Extracted entries:
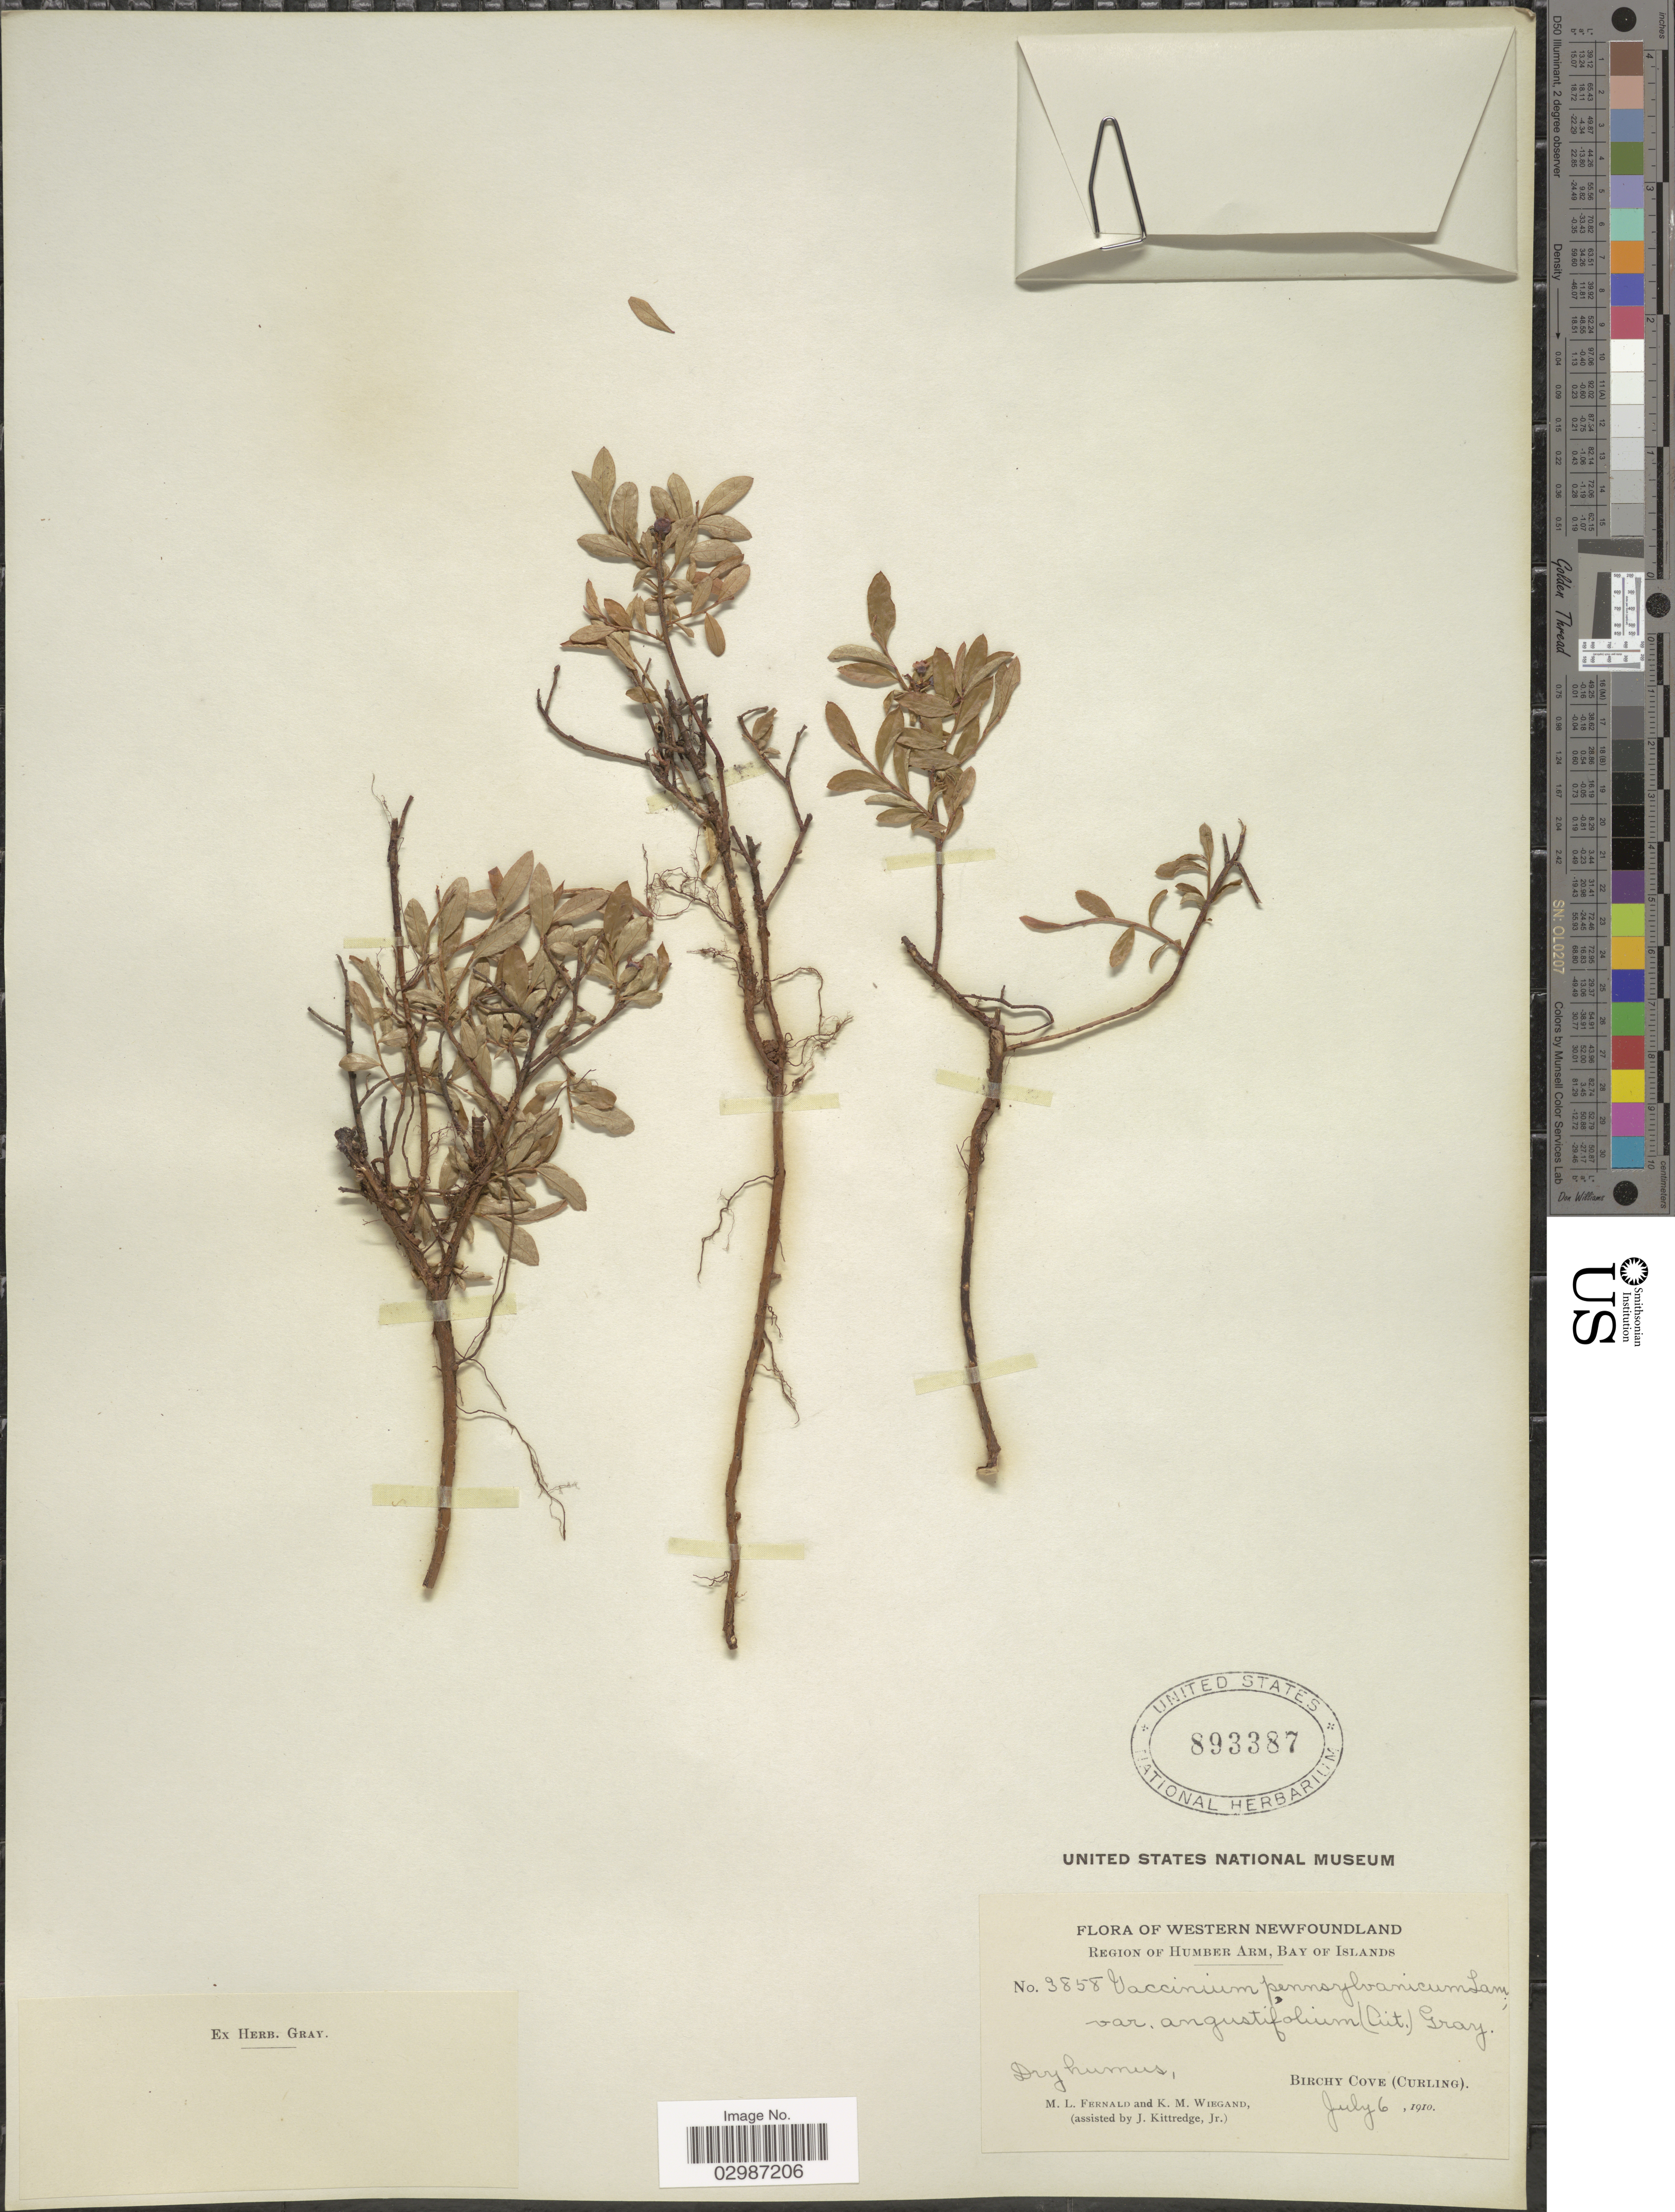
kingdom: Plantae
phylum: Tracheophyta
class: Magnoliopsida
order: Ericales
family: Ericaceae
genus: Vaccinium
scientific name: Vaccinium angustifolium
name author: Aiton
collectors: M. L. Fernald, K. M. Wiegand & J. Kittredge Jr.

...

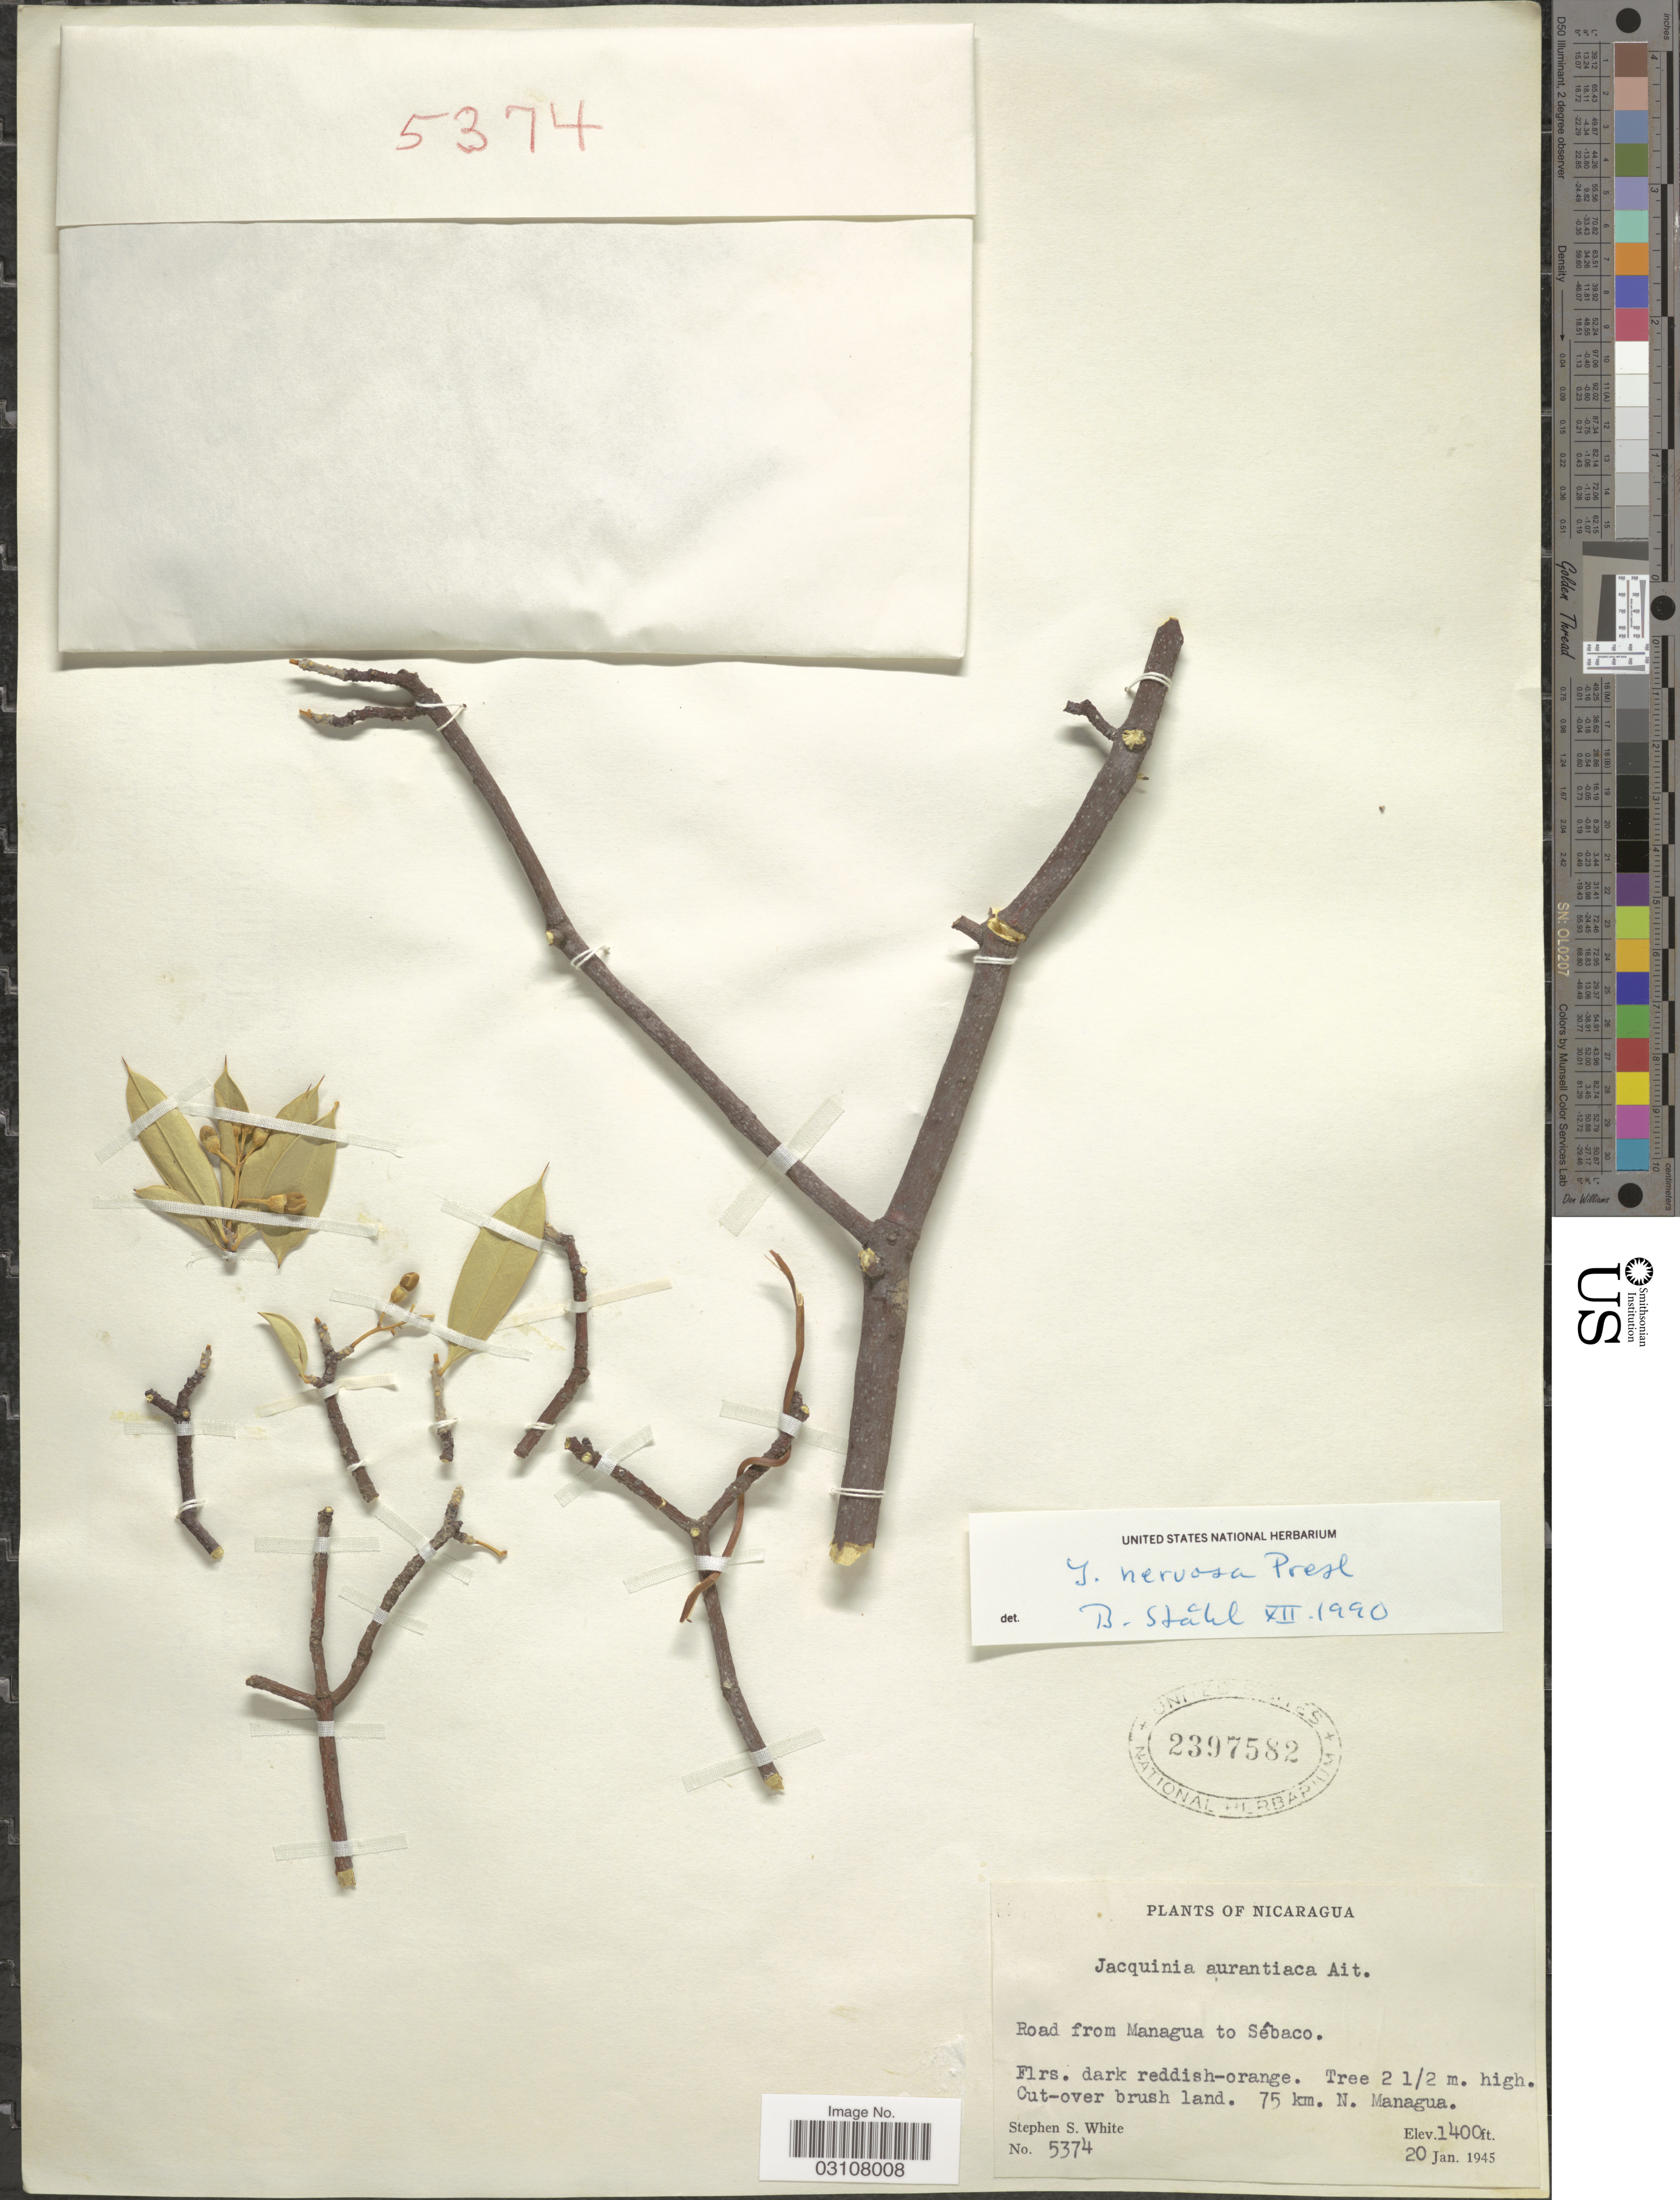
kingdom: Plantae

What you should do: Set down the lines starting at the one that contains "order: Ericales" and ending after the one that contains "name author: Aiton", keeping each line identical to the original.

Expected output:
order: Ericales
family: Ericaceae
genus: Vaccinium
scientific name: Vaccinium angustifolium
name author: Aiton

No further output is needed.